- **TO-DO ITEM**:
From the rows below, pull out verbatim the part that opens with the line containing "Social Benefit: The" and closes with the line containing "4. Data-driven decision-making: The". Include both of those lines.

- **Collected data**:

=-=-=-=-=

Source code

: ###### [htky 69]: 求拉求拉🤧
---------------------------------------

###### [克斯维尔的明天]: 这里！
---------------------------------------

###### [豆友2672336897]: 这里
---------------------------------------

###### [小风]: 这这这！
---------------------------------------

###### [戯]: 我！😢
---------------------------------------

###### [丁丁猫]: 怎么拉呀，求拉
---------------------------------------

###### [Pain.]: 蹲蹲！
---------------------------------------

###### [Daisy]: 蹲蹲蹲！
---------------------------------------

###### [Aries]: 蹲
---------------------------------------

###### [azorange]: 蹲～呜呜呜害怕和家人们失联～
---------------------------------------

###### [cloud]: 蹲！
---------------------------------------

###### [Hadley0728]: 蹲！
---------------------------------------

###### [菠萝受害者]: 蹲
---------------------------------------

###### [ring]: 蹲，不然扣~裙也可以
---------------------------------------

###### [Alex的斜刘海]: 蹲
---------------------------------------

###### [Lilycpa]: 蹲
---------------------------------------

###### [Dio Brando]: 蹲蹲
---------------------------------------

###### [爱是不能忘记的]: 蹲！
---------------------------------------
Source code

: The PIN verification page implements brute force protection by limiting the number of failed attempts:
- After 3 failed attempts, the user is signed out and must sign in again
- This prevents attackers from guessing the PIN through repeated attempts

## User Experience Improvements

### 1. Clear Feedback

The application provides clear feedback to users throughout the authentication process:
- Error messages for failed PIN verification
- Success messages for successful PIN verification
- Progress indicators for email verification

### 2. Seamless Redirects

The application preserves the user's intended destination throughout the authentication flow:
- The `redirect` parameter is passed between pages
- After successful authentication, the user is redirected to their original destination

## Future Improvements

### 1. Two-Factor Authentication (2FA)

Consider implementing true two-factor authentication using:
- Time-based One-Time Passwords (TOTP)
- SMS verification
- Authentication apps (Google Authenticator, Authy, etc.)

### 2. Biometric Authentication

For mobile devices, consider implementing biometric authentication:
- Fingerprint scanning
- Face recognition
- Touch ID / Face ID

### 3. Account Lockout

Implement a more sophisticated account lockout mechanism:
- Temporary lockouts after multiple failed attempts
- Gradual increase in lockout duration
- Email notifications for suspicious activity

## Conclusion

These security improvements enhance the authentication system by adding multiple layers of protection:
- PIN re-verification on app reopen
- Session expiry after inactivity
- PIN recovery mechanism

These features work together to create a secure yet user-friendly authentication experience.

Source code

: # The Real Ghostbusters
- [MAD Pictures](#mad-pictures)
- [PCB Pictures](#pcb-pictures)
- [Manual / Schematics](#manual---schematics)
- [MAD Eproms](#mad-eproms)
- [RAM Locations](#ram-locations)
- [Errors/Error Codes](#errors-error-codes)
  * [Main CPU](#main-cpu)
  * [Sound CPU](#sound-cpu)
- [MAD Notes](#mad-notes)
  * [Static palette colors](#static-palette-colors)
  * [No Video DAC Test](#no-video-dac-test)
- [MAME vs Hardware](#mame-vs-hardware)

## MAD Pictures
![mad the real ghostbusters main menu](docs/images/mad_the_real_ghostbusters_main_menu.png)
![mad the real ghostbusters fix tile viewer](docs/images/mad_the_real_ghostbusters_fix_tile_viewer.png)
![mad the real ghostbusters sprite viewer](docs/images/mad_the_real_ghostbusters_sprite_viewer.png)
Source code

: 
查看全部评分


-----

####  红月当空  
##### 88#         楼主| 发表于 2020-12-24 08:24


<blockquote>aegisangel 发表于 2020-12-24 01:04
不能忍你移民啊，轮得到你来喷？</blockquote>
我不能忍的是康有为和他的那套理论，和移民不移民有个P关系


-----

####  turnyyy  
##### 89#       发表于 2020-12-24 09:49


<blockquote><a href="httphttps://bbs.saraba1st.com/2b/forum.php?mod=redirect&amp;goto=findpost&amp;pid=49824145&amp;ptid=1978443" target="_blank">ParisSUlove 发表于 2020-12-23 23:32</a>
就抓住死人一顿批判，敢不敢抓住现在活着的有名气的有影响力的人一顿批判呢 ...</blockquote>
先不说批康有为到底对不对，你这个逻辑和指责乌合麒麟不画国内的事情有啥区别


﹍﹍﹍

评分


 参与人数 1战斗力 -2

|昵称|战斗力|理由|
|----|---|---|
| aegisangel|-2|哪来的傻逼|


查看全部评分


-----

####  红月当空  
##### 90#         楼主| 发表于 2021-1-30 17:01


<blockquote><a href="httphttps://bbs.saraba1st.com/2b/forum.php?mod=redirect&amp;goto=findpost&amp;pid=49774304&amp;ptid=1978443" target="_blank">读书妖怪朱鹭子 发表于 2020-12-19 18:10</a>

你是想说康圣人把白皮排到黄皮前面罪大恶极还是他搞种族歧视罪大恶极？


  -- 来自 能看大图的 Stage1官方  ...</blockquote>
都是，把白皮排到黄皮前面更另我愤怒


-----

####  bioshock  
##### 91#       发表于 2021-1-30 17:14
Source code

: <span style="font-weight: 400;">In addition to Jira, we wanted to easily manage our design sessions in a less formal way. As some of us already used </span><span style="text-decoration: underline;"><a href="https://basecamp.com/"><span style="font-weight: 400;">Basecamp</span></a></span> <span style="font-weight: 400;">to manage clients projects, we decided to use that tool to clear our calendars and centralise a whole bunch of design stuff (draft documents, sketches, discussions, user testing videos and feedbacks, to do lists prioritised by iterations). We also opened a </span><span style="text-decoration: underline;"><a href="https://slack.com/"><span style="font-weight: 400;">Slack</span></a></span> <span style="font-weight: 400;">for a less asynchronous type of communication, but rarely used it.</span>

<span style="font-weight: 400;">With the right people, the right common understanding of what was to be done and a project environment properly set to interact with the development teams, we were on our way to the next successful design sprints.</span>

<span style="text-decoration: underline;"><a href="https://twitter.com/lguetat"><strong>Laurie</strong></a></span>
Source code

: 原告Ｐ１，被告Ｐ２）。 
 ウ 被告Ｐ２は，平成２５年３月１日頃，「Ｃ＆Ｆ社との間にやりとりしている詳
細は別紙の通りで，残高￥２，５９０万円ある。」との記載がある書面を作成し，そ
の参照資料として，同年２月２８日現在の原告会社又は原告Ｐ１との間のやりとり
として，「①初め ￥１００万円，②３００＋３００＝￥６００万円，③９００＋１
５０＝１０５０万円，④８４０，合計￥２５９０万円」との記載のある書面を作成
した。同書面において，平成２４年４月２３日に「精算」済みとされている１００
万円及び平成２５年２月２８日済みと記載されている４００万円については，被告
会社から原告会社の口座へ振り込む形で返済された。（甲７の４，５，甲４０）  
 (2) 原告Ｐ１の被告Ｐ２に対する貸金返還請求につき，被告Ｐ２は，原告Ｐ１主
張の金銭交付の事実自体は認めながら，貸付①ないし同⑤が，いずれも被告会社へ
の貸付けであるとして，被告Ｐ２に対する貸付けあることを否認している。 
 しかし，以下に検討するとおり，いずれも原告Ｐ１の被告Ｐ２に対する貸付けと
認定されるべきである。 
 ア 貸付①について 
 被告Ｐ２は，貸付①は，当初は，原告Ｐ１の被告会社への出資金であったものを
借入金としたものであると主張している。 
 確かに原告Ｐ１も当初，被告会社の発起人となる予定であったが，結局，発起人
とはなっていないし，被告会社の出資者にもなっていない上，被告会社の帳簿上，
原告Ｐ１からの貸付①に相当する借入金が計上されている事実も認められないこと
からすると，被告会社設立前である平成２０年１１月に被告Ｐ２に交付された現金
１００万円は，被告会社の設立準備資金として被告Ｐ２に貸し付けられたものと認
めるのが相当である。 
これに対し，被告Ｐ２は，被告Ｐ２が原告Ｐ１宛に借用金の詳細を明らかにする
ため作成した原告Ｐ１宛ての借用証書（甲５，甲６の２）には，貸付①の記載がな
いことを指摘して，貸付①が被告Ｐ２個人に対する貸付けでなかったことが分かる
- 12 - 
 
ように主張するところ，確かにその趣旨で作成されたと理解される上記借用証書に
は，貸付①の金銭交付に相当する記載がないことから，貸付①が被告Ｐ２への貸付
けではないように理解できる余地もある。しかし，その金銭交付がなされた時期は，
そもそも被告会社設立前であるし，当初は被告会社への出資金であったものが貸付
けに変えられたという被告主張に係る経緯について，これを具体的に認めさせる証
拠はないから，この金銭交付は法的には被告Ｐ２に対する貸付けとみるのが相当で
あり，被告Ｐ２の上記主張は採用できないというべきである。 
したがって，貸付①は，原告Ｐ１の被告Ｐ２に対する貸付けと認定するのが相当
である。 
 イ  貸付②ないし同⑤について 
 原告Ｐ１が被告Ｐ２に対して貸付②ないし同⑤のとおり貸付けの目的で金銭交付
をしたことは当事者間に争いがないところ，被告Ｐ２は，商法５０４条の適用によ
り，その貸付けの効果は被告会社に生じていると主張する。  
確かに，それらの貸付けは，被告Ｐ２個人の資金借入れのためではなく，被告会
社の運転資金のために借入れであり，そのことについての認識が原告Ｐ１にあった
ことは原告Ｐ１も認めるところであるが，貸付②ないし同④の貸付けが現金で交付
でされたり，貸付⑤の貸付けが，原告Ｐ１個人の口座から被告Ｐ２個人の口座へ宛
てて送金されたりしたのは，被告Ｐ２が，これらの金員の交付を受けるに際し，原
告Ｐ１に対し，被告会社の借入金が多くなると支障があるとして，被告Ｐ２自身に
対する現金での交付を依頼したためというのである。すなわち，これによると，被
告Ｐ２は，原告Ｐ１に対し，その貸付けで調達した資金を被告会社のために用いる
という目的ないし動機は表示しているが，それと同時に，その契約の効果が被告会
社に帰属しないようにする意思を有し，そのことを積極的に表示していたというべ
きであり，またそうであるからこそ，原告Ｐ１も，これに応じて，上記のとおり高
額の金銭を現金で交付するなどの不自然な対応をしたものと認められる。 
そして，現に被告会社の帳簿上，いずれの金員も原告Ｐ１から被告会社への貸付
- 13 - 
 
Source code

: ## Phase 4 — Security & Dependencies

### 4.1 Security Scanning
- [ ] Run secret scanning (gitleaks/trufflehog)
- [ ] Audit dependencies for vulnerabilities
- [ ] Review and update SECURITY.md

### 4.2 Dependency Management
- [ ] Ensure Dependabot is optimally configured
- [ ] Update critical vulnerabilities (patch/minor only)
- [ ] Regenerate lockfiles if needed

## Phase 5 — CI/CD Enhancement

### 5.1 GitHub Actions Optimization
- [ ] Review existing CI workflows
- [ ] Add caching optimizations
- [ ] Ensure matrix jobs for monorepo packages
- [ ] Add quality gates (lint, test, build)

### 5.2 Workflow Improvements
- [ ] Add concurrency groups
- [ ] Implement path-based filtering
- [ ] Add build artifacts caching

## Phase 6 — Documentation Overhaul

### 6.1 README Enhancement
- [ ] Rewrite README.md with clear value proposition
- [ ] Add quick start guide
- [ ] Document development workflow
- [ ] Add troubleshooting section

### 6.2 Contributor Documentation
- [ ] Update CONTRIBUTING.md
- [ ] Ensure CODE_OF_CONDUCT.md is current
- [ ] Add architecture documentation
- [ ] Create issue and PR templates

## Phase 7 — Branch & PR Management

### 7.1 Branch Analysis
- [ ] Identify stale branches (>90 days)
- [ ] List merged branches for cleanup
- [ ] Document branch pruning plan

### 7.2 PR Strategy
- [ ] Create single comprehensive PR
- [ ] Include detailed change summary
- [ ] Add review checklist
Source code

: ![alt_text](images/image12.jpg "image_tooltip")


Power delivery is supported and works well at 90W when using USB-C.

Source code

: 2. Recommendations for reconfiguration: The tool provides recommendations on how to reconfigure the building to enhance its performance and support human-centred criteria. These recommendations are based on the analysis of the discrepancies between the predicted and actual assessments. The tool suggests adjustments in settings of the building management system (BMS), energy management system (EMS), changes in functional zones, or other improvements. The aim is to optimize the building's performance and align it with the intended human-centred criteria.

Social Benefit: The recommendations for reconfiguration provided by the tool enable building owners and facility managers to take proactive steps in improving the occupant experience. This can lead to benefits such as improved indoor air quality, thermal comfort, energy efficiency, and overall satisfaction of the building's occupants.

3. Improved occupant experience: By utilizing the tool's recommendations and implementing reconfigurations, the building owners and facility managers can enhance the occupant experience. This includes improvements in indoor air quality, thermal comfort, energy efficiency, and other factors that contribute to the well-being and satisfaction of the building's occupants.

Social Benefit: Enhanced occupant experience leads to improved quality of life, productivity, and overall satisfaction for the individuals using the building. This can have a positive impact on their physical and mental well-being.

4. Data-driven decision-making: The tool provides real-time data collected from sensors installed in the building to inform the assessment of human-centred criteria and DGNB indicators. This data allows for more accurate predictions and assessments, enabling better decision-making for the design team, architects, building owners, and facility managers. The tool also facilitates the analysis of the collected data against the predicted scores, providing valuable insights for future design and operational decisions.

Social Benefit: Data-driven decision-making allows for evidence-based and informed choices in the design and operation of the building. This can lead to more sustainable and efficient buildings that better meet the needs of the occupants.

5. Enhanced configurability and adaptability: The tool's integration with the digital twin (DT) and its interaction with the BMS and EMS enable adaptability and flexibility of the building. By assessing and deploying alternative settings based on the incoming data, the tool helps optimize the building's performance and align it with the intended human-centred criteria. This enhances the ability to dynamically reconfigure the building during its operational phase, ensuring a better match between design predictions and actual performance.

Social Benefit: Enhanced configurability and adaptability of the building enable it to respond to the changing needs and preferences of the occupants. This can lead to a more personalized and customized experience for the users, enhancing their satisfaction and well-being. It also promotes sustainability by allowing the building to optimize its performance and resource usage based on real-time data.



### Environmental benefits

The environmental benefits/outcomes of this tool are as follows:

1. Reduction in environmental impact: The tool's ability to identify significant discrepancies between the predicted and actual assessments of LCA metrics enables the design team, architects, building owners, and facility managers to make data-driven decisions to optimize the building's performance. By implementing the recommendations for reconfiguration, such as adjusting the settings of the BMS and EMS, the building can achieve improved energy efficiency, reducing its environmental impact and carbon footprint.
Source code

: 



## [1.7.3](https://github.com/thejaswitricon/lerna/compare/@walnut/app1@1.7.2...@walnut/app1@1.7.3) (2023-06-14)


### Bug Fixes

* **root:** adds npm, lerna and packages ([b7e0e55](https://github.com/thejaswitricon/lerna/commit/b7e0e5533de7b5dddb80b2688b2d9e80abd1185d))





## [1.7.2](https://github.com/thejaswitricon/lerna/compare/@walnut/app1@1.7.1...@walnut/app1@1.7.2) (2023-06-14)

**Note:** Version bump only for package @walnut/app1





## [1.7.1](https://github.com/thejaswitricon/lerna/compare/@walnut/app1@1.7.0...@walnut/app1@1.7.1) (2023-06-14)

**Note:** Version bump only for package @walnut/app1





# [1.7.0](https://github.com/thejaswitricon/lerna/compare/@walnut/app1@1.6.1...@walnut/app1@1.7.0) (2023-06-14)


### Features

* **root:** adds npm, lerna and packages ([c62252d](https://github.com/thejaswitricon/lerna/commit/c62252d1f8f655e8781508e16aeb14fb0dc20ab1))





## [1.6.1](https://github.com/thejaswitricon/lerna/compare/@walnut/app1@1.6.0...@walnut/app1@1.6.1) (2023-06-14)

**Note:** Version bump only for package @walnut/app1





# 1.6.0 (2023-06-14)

=-=-=-=-=

- **OUTPUT OF THE EXERCISE**:
Social Benefit: The recommendations for reconfiguration provided by the tool enable building owners and facility managers to take proactive steps in improving the occupant experience. This can lead to benefits such as improved indoor air quality, thermal comfort, energy efficiency, and overall satisfaction of the building's occupants.

3. Improved occupant experience: By utilizing the tool's recommendations and implementing reconfigurations, the building owners and facility managers can enhance the occupant experience. This includes improvements in indoor air quality, thermal comfort, energy efficiency, and other factors that contribute to the well-being and satisfaction of the building's occupants.

Social Benefit: Enhanced occupant experience leads to improved quality of life, productivity, and overall satisfaction for the individuals using the building. This can have a positive impact on their physical and mental well-being.

4. Data-driven decision-making: The tool provides real-time data collected from sensors installed in the building to inform the assessment of human-centred criteria and DGNB indicators. This data allows for more accurate predictions and assessments, enabling better decision-making for the design team, architects, building owners, and facility managers. The tool also facilitates the analysis of the collected data against the predicted scores, providing valuable insights for future design and operational decisions.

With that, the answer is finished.